Well, the guidelines that define the behavior of damped, driven, harmonic oscillators are well established. A bit of terminology is unavoidable. Things can be driven by some form of energy (a person pushing a swing, electricity, shaking, etc) and they will respond by moving in a periodic motion (oscillations), and they will eventually stop moving because there is always friction absorbing the energy (damping). In addition, objects have favorite oscillation rates (natural frequencies) that they prefer. So if one pushes a child a little too often, or not often enough, the child will still swing, but not so high. On the other hand, if one pushes at just the right frequency, then the child will swing with higher and higher amplitude. This is the concept of resonance - drive a system at its natural frequency and you will receive a maximum response, and a happy child. We use the term Hertz (Hz), oscillations per second, to quantify the frequencies.
Uniformity of the object is also very important in determining its resonant frequency. If you shake a bowl of gelatin, you will see smooth vibrations, like water waves bouncing around. If you add fruit and marshmallows, the smooth vibrations will become more confused and harder to define. Now extend this discussion to a biological cell, which is an incredibly complex thing, full of many objects of varying densities, shapes, and sizes. They will still vibrate, but one would expect complex oscillation and a large number of resonance frequencies.

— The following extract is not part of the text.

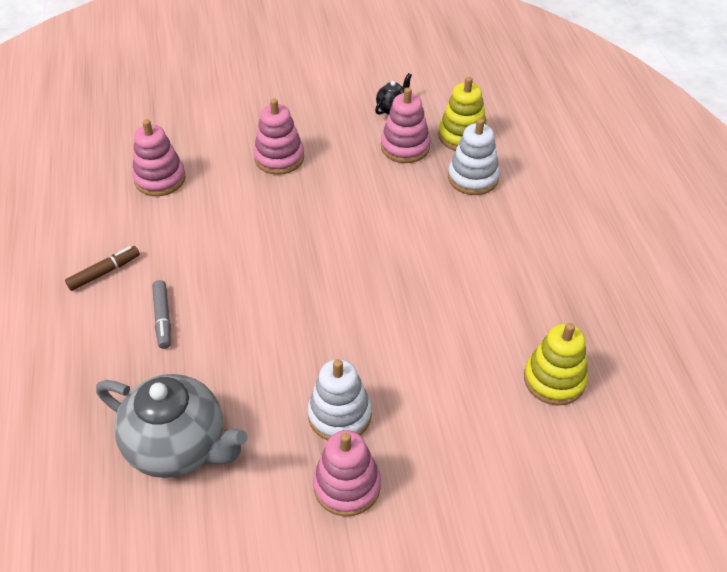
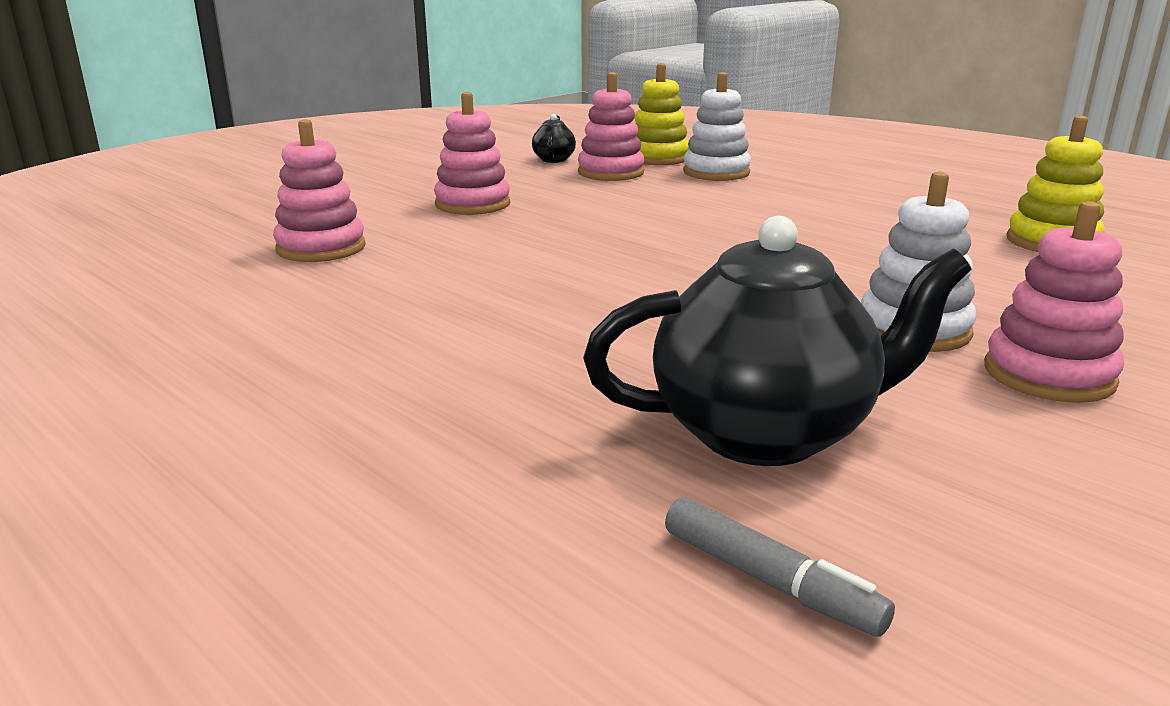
camera: 35 degrees left, 25 degrees down
brown marker [65,246,140,291] -> none
grey teapot [96,374,248,478] -> black teapot [583,216,972,466]
grey marker [152,280,171,349] -> grey marker moved to [665,497,895,637]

Even water, a relatively pure and simple material, shows some quite complex behavior, but it is certainly a good standard to use for this general discussion of how the resonant frequency changes as the size of an object changes. We can see oscillations in a bowl of water and estimate that they have a frequency of a few Hertz. Small water drops, about 1 millimeter in diameter, have a resonant frequency about 100 Hz, and approach 1000 Hz at about one half millimeter diameter. As structures get smaller and more complex, the frequencies rise, but the concept of a resonant frequency becomes more difficult to define.
Interestingly, small but simple structures like atoms can exhibit well behaved motion, and have been studied extensively for applications such as MRI (more precisely, Nuclear Magnetic Resonance Imaging). The MRI instrument detects tissue density in living things by mapping the presence of Hydrogen in water - tissue density is related to water density, which is related to Hydrogen density. We detect Hydrogen atoms by exciting them at their resonant frequency of 42,580,000 Hz.
In between the size of an atom and a drop of water, objects the size of living cells would be expected to vibrate mechanically at intermediate frequencies (10,000 - 500, 000 Hz). But also consider that other oscillations besides mechanical shaking are of interest in cells, including the rate of protein folding and unfolding, the rate at which nutrients enter and leave a cell, the rate at which life processes take place, and many others.
Because of the complexity of these small objects, the studies are a bit difficult, but the work goes on. And it is still based on the techniques noted above, that is, (1) excite the object with some form of energy (sound, mechanical vibrations, electromagnetic waves, changes in chemical concentration, etc), (2) observe the response, (3) develop a theory, and try to understand the world.